Use Shell to run the odpscmd -f command to print logs to Shell. The log information indicates that the call is normal in Shell. An error is reported and no log is generated when the call is made in crontab.

To address this issue, record the output of the task execution in crontab. If an issue occurs, obtain the task logs from the log file. The command that you run is odpscmd -f xxx.sql >> path/to/odpscmd.log 2>&1.

When I use DataWorks, a large number of data synchronization tasks are in the waiting state. Why?

If synchronization tasks are in the waiting state when they use shared scheduling resources, optimize batch synchronization tasks to maximize the synchronization speed.

You can also add scheduling resources. For more information, see Create and use a custom resource group for Data Integration.

When a Shell task is executed, one of the servers added by using the scheduling resource management feature is always displayed in the stopped state. The server is still in the stopped state even after the re-initialization. Why?
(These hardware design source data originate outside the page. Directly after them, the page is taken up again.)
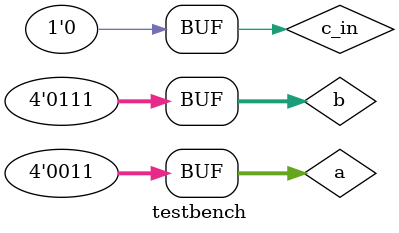
<source format=v>
module testbench();
reg [3:0] a,b;
wire [3:0] sum;
reg c_in;
wire c_out;

full_adder_4 full_add_4( a,b,c_in,c_out, sum);

initial begin
    #5 
    a = 4'b0011;
    b = 4'b0111; 
    c_in = 1'b0;
end
initial begin 
    $monitor( $time , " sum = %b" , sum); 
end
endmodule
</source>
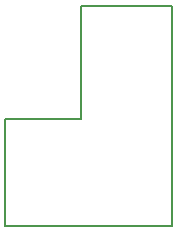
<source format=gm1>
%TF.GenerationSoftware,KiCad,Pcbnew,(6.0.2)*%
%TF.CreationDate,2022-03-13T08:59:08-04:00*%
%TF.ProjectId,ArduinoConnector,41726475-696e-46f4-936f-6e6e6563746f,v1*%
%TF.SameCoordinates,Original*%
%TF.FileFunction,Profile,NP*%
%FSLAX46Y46*%
G04 Gerber Fmt 4.6, Leading zero omitted, Abs format (unit mm)*
G04 Created by KiCad (PCBNEW (6.0.2)) date 2022-03-13 08:59:08*
%MOMM*%
%LPD*%
G01*
G04 APERTURE LIST*
%TA.AperFunction,Profile*%
%ADD10C,0.150000*%
%TD*%
G04 APERTURE END LIST*
D10*
X118300000Y-90000000D02*
X124700000Y-90000000D01*
X132400000Y-80400000D02*
X132400000Y-99000000D01*
X132400000Y-99000000D02*
X118300000Y-99000000D01*
X118300000Y-99000000D02*
X118300000Y-90000000D01*
X124700000Y-90000000D02*
X124700000Y-80400000D01*
X124700000Y-80400000D02*
X132400000Y-80400000D01*
M02*

</source>
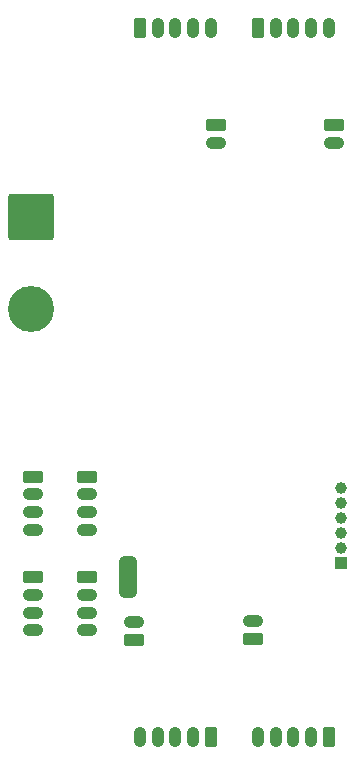
<source format=gbs>
G04 #@! TF.GenerationSoftware,KiCad,Pcbnew,9.0.2*
G04 #@! TF.CreationDate,2025-07-21T23:06:58-07:00*
G04 #@! TF.ProjectId,servo-drive,73657276-6f2d-4647-9269-76652e6b6963,rev?*
G04 #@! TF.SameCoordinates,Original*
G04 #@! TF.FileFunction,Soldermask,Bot*
G04 #@! TF.FilePolarity,Negative*
%FSLAX46Y46*%
G04 Gerber Fmt 4.6, Leading zero omitted, Abs format (unit mm)*
G04 Created by KiCad (PCBNEW 9.0.2) date 2025-07-21 23:06:58*
%MOMM*%
%LPD*%
G01*
G04 APERTURE LIST*
G04 Aperture macros list*
%AMRoundRect*
0 Rectangle with rounded corners*
0 $1 Rounding radius*
0 $2 $3 $4 $5 $6 $7 $8 $9 X,Y pos of 4 corners*
0 Add a 4 corners polygon primitive as box body*
4,1,4,$2,$3,$4,$5,$6,$7,$8,$9,$2,$3,0*
0 Add four circle primitives for the rounded corners*
1,1,$1+$1,$2,$3*
1,1,$1+$1,$4,$5*
1,1,$1+$1,$6,$7*
1,1,$1+$1,$8,$9*
0 Add four rect primitives between the rounded corners*
20,1,$1+$1,$2,$3,$4,$5,0*
20,1,$1+$1,$4,$5,$6,$7,0*
20,1,$1+$1,$6,$7,$8,$9,0*
20,1,$1+$1,$8,$9,$2,$3,0*%
%AMFreePoly0*
4,1,23,0.550000,-0.750000,0.000000,-0.750000,0.000000,-0.745722,-0.065263,-0.745722,-0.191342,-0.711940,-0.304381,-0.646677,-0.396677,-0.554381,-0.461940,-0.441342,-0.495722,-0.315263,-0.495722,-0.250000,-0.500000,-0.250000,-0.500000,0.250000,-0.495722,0.250000,-0.495722,0.315263,-0.461940,0.441342,-0.396677,0.554381,-0.304381,0.646677,-0.191342,0.711940,-0.065263,0.745722,0.000000,0.745722,
0.000000,0.750000,0.550000,0.750000,0.550000,-0.750000,0.550000,-0.750000,$1*%
%AMFreePoly1*
4,1,23,0.000000,0.745722,0.065263,0.745722,0.191342,0.711940,0.304381,0.646677,0.396677,0.554381,0.461940,0.441342,0.495722,0.315263,0.495722,0.250000,0.500000,0.250000,0.500000,-0.250000,0.495722,-0.250000,0.495722,-0.315263,0.461940,-0.441342,0.396677,-0.554381,0.304381,-0.646677,0.191342,-0.711940,0.065263,-0.745722,0.000000,-0.745722,0.000000,-0.750000,-0.550000,-0.750000,
-0.550000,0.750000,0.000000,0.750000,0.000000,0.745722,0.000000,0.745722,$1*%
G04 Aperture macros list end*
%ADD10RoundRect,0.250000X-0.265000X-0.615000X0.265000X-0.615000X0.265000X0.615000X-0.265000X0.615000X0*%
%ADD11O,1.030000X1.730000*%
%ADD12RoundRect,0.250002X-1.699998X1.699998X-1.699998X-1.699998X1.699998X-1.699998X1.699998X1.699998X0*%
%ADD13C,3.900000*%
%ADD14RoundRect,0.250000X0.615000X-0.265000X0.615000X0.265000X-0.615000X0.265000X-0.615000X-0.265000X0*%
%ADD15O,1.730000X1.030000*%
%ADD16RoundRect,0.250000X-0.615000X0.265000X-0.615000X-0.265000X0.615000X-0.265000X0.615000X0.265000X0*%
%ADD17RoundRect,0.250000X0.265000X0.615000X-0.265000X0.615000X-0.265000X-0.615000X0.265000X-0.615000X0*%
%ADD18R,1.000000X1.000000*%
%ADD19C,1.000000*%
%ADD20FreePoly0,90.000000*%
%ADD21R,1.500000X1.000000*%
%ADD22FreePoly1,90.000000*%
G04 APERTURE END LIST*
G36*
X134250000Y-123750000D02*
G01*
X132750000Y-123750000D01*
X132750000Y-122250000D01*
X134250000Y-122250000D01*
X134250000Y-123750000D01*
G37*
D10*
X134500000Y-76500000D03*
D11*
X136000000Y-76500000D03*
X137500000Y-76500000D03*
X139000000Y-76500000D03*
X140500000Y-76500000D03*
D10*
X144500000Y-76500000D03*
D11*
X146000000Y-76500000D03*
X147500000Y-76500000D03*
X149000000Y-76500000D03*
X150500000Y-76500000D03*
D12*
X125330000Y-92475000D03*
D13*
X125330000Y-100275000D03*
D14*
X134000000Y-128300000D03*
D15*
X134000000Y-126800000D03*
D16*
X150950000Y-84750000D03*
D15*
X150950000Y-86250000D03*
D17*
X140500000Y-136500000D03*
D11*
X139000000Y-136500000D03*
X137500000Y-136500000D03*
X136000000Y-136500000D03*
X134500000Y-136500000D03*
D16*
X130000000Y-114500000D03*
D15*
X130000000Y-116000000D03*
X130000000Y-117500000D03*
X130000000Y-119000000D03*
D16*
X130000000Y-123000000D03*
D15*
X130000000Y-124500000D03*
X130000000Y-126000000D03*
X130000000Y-127500000D03*
D14*
X144050000Y-128250000D03*
D15*
X144050000Y-126750000D03*
D16*
X125500000Y-114500000D03*
D15*
X125500000Y-116000000D03*
X125500000Y-117500000D03*
X125500000Y-119000000D03*
D17*
X150500000Y-136500000D03*
D11*
X149000000Y-136500000D03*
X147500000Y-136500000D03*
X146000000Y-136500000D03*
X144500000Y-136500000D03*
D16*
X125500000Y-123000000D03*
D15*
X125500000Y-124500000D03*
X125500000Y-126000000D03*
X125500000Y-127500000D03*
D18*
X151500000Y-121810000D03*
D19*
X151500000Y-120540000D03*
X151500000Y-119270000D03*
X151500000Y-118000000D03*
X151500000Y-116730000D03*
X151500000Y-115460000D03*
D16*
X140950000Y-84750000D03*
D15*
X140950000Y-86250000D03*
D20*
X133500000Y-124300000D03*
D21*
X133500000Y-123000000D03*
D22*
X133500000Y-121700000D03*
M02*

</source>
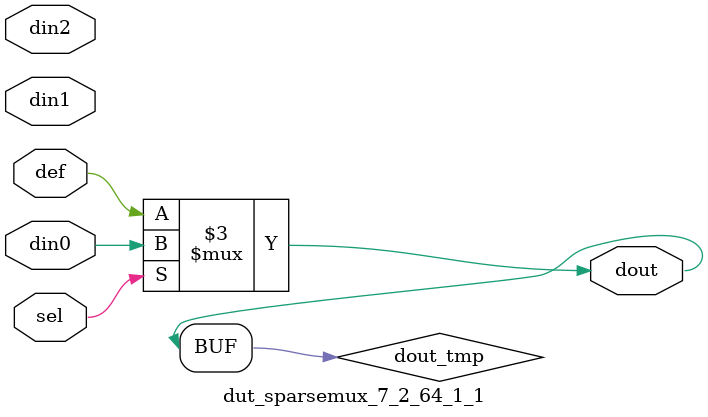
<source format=v>
`timescale 1ns / 1ps

module dut_sparsemux_7_2_64_1_1 (din0,din1,din2,def,sel,dout);

parameter din0_WIDTH = 1;

parameter din1_WIDTH = 1;

parameter din2_WIDTH = 1;

parameter def_WIDTH = 1;
parameter sel_WIDTH = 1;
parameter dout_WIDTH = 1;

parameter [sel_WIDTH-1:0] CASE0 = 1;

parameter [sel_WIDTH-1:0] CASE1 = 1;

parameter [sel_WIDTH-1:0] CASE2 = 1;

parameter ID = 1;
parameter NUM_STAGE = 1;



input [din0_WIDTH-1:0] din0;

input [din1_WIDTH-1:0] din1;

input [din2_WIDTH-1:0] din2;

input [def_WIDTH-1:0] def;
input [sel_WIDTH-1:0] sel;

output [dout_WIDTH-1:0] dout;



reg [dout_WIDTH-1:0] dout_tmp;

always @ (*) begin
case (sel)
    
    CASE0 : dout_tmp = din0;
    
    CASE1 : dout_tmp = din1;
    
    CASE2 : dout_tmp = din2;
    
    default : dout_tmp = def;
endcase
end


assign dout = dout_tmp;



endmodule

</source>
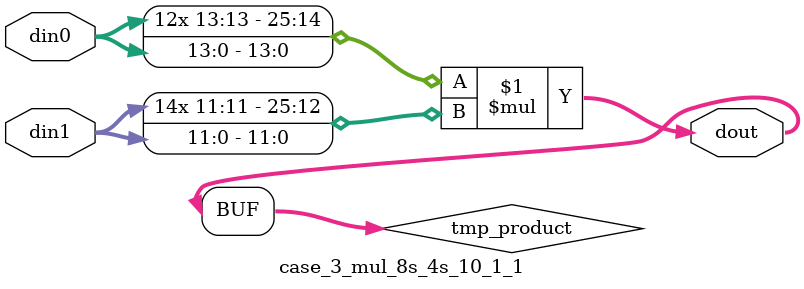
<source format=v>

`timescale 1 ns / 1 ps

 module case_3_mul_8s_4s_10_1_1(din0, din1, dout);
parameter ID = 1;
parameter NUM_STAGE = 0;
parameter din0_WIDTH = 14;
parameter din1_WIDTH = 12;
parameter dout_WIDTH = 26;

input [din0_WIDTH - 1 : 0] din0; 
input [din1_WIDTH - 1 : 0] din1; 
output [dout_WIDTH - 1 : 0] dout;

wire signed [dout_WIDTH - 1 : 0] tmp_product;



























assign tmp_product = $signed(din0) * $signed(din1);








assign dout = tmp_product;





















endmodule

</source>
  • If the internal network for connecting cloud products is used, check whether the machine name in the registration information is the real name of the machine. You can run the hostname command on the ECS instance to obtain the machine name. Custom names are not supported.

  • If a virtual private cloud (VPC) is used, check whether the ECS hostname is modified. Take note that the ECS hostname is not the same as the instance name. If the ECS hostname is modified, run the cat /etc/hosts command on the ECS instance to check whether the binding is valid.